Droits déniés


Je croyais jusqu’à hier que, dans la Déclaration des droits de l’homme et du citoyen, aussi bien celle de 1789 que celle de 1793 ou de 1795, « homme » était pris dans son acception générique et visait à la fois l’homme et la femme.

Puis alerté par un post sur LinkedIn (Solène Thomas relayant un article d’Alicia Birr consacré au livre d’Eliane Viennot : En finir avec l’homme), j’ai relu la Déclaration (lue pourtant des dizaines de fois). Et à la lumière de cette alerte, aucun doute n’est possible : l’homme dont parle la Déclaration des droits de l’homme et du citoyen n’est pas du tout l’homme générique, l’humain, le représentant de l’espèce ; c’est le mâle, le masculin, l’homme sexué, l’homme qui se différencie de la femme en ceci justement qu’il a des droits et le statut de citoyen.

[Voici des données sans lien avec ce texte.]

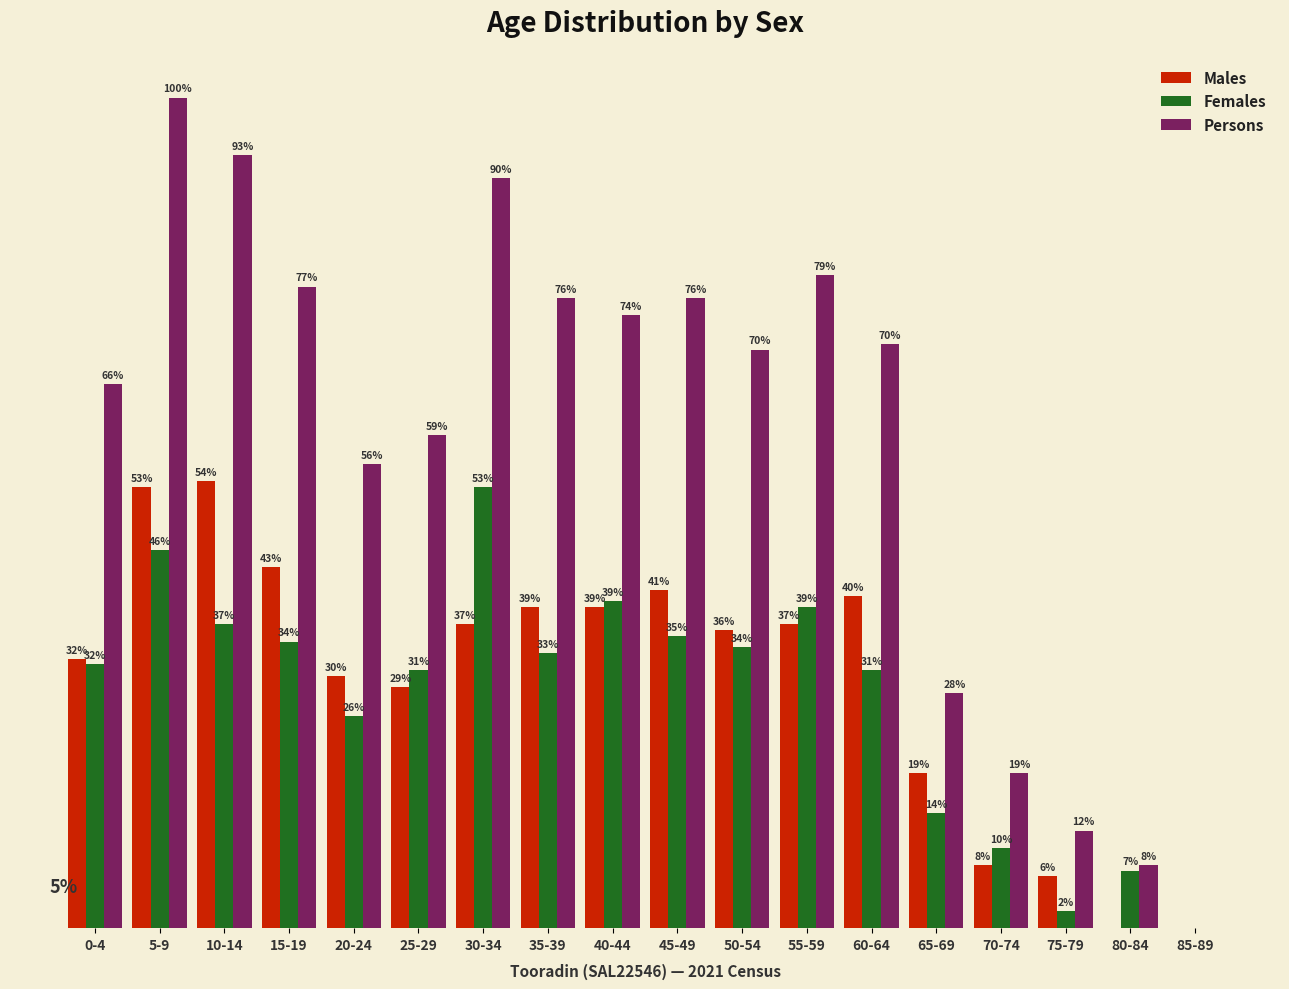

What is the label of the 17th bar from the left?

80-84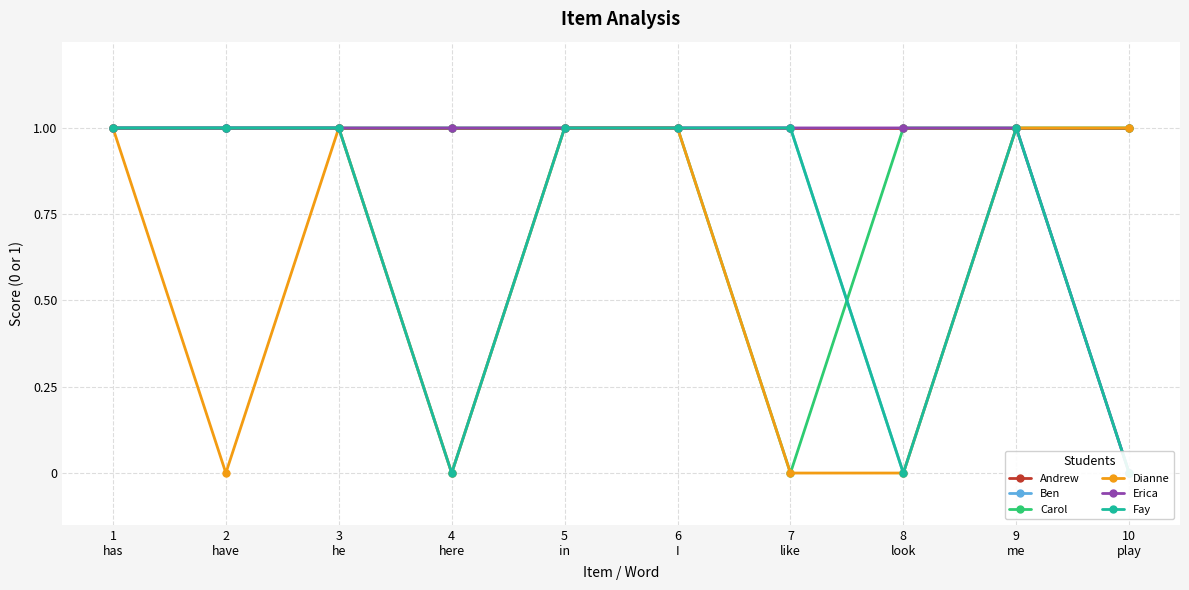

Reading left to right, what are all the values shown in this chart?

Andrew: 1	1	1	1	1	1	1	1	1	1
Ben: 1	1	1	0	1	1	1	0	1	0
Carol: 1	1	1	1	1	1	0	1	1	1
Dianne: 1	0	1	0	1	1	0	0	1	1
Erica: 1	1	1	1	1	1	1	1	1	0
Fay: 1	1	1	0	1	1	1	0	1	0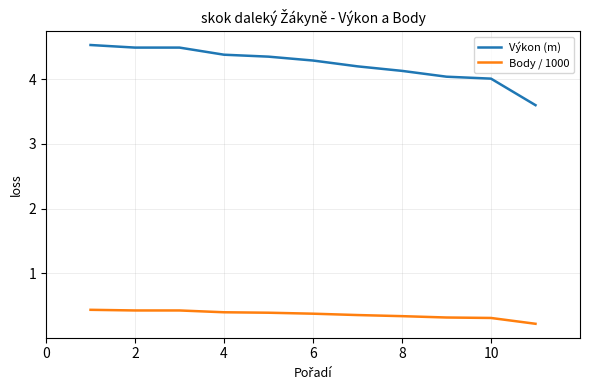

List the series in order of their peak value, lowest first.

Body / 1000, Výkon (m)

Je suis tombé des nues. Car c’est d’une dénégation au carré qu’il s’agit : ce n’est pas qu’on refuse des choses aux femmes, c’est qu’elles n’entrent même pas dans le cadre de la réflexion ; la question de leur reconnaître des droits et un statut de citoyenne ne se pose pas plus pour elles qu’elle ne se pose pour les souris ou les pâquerettes ; elles sont hors champ. Les droits, les devoirs, les garanties, les libertés sont ceux des hommes, de ces hommes à qui seuls il est accordé de jouir des droits civiques nés de la Révolution. On découvre soudain la grandeur et l’immense difficulté des efforts d’Olympe de Gouges qui, aux Révolutionnaires, tenta d’apporter une révolution si radicalement copernicienne qu’ils furent totalement incapables de l’appréhender.

Et puis ce qui me stupéfie et me choque intimement, c’est qu’il m’ait fallu tant de temps pour saisir moi-même, percer à jour et comprendre la signification de cette invisibilité qui depuis toujours s’étalait sous mes yeux.